原创 Using design metrics

2011-8-7 21:58 1848 21 21 分类: 消费电子

George Dinwiddie. a good friend, maintains a blog that focuses on software development. One of his postings particularly got my attention.


In that blog post, George discusses the balance between people and process. He faults organizations that find the most productive developer, and then tries to clone him across the team by duplicating whatever processes he uses.


I agree that even though this approach is seductive to some managers it's doomed to failure. But there's a more fundamental problem: without productivity metrics it's impossible to know if the team is getting better or worse.


In my travels I find few firmware groups that measure anything related to performance. Or quality. There are lots of vague statements about "improving productivity/quality," and it's not unusual to hear a dictate from on-high to build a "best-in-class" development team.

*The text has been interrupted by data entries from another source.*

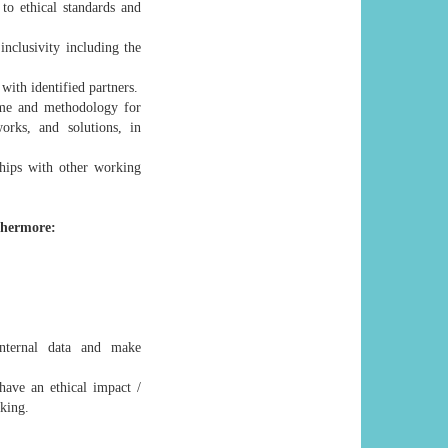
 to ethical standards and
nclusivity including the
with identified partners.
me and methodology for
orks, and solutions, in
ships with other working
thermore:
internal data and make
have an ethical impact /
aking.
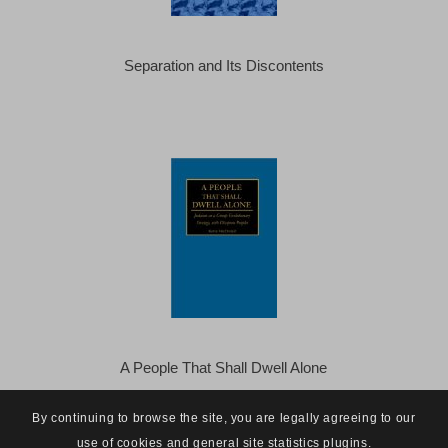
Separation and Its Discontents
A People That Shall Dwell Alone
By continuing to browse the site, you are legally agreeing to our
use of cookies and general site statistics plugins.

But those statements are meaningless without metrics that establish both where the group is now, and the desired outcome.


Some teams will make a change, perhaps adopting a new agile approach, and then loudly broadcast their successes. But without numbers I'm skeptical. Is the result real? Measurable? Is it a momentary Hawthorne blip?


Developers will sometimes report a strong feeling that "things are better." That's swell. But it's not engineering. Engineering is the use of science, technology, skilled people, process, a body of knowledge – and measurements – to solve a problem.


Engineers use metrics to gauge a parameter. The meter reads 2.5k ohms when nominal is 2k. That signal's rise time is twice what we designed for. The ISR runs in 83µsec, yet the interrupt comes every 70. We promised to deliver the product for $23 in quantities of 100k, and so have to engineer two bucks out of the cost of goods.


Some groups get it right. I was accosted at the ESC by a VP who experienced a 40% schedule improvement by the use of code inspections and standards. He had baseline data to compare against. That's real engineering. When a developer or team lead reports a "sense" or a "feeling" that things are better, that's not an engineering assessment. It's religion.


Metrics are tricky. People are smart and will do what is needed to maximize their return. I remember instituting productivity goals in an electronics manufacturing facility. The workers started cranking out more gear, but quality slumped. Adding a metric for that caused inventory to skyrocket as the techs just tossed broken boards in a pile, rather than repair them.


Metrics are even more difficult in software engineering. Like an impressionistic painting they yield a fuzzy view.


But data with error bands is far superior to no data at all.